My personal form of materialism generally manifests itself in the form of books. I have more books than I have anything else in my house. I probably have more books on my to be read list than the average person will read in their entire life. It doesn’t help that I keep acquiring more books, even though I know I have no time to actually read them. Of course, my collection isn’t limited to physical books. As long as I have a device with access to the internet, I have the option to read any of the over 500 books on my amazon account. At this rate, I will probably die with a list of books I haven’t read that is taller than I am.

I don’t have any strong opinions about materialism in a general sense. It is a thing that happens when we have easy access to things we want. There are a lot of people who go overboard. I completely understand having the one thing you just have to get. It could be a specific brand, a favorite animal, or a specific type of item. We all have something that is hard to resist, but buying things just to say you have them has always struck me as wasteful. There are better ways to spend money, than to buy the newest pair of shoes or most up to date phone.

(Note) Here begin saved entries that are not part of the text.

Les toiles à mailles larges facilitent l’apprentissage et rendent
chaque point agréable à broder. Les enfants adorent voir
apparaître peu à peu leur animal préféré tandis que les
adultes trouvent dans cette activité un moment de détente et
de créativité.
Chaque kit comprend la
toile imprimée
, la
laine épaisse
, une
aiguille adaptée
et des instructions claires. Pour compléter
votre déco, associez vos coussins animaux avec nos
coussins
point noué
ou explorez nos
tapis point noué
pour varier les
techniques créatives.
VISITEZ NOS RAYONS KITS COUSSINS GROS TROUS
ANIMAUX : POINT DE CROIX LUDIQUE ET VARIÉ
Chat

You could be the proud owner of a new…

There are advertisements around us everyday. We have commercials taking time out of our favorite shows, “a word from our sponsors” interrupting our music, and billboards distracting us while we travel. With so much going on, it is nearly impossible to avoid all ads, and even if we think we can’t be swayed by this bombardment, our subconscious will store all those ads away for the next time we are deciding where to eat or looking for a lawyer.

Knowing I am subjected to so many less than subtle suggestions, I try to consider why I am buying something before I actually spend any money. If I see an ad and immediately want to go get whatever it is pushing, I try to avoid buying it for at least a week. If I still really want that item after some separation, I will consider it more seriously. Don’t get me wrong, this doesn’t always work, but it usually keeps me from buying things that I really don’t actually need.

There are other times I actually use ads to my advantage. I am usually incredibly indecisive when I am deciding where to eat. My husband is the same way. This gets really frustrating when we are trying to pick somewhere to eat, while we are going out. We can know all the places to eat that will be on the way, and pass each one by as we try to decide what we want. Usually if we see a billboard or a commercial comes on the radio, we will go with whichever place it was advertising. If not, it will at least narrow down our choices by one option.

Do I like my purchases after the fact? Not always, no. Just because an ad said, “I’m lovin’ it,” doesn’t mean I really wanted a burger. I usually avoid regretting what I have bought, because I have thought about it for a while beforehand. Even then, there are times when I look at a thing I bought six months ago, thinking I would use it all the time, and wonder why I haven’t taken it out of the box yet. I think most people regret a purchase at least once in their lives, but we generally learn from our mistakes. Every time I buy something that sits in a box for ages, I reinforce my habit of considering potential purchases with more scrutiny.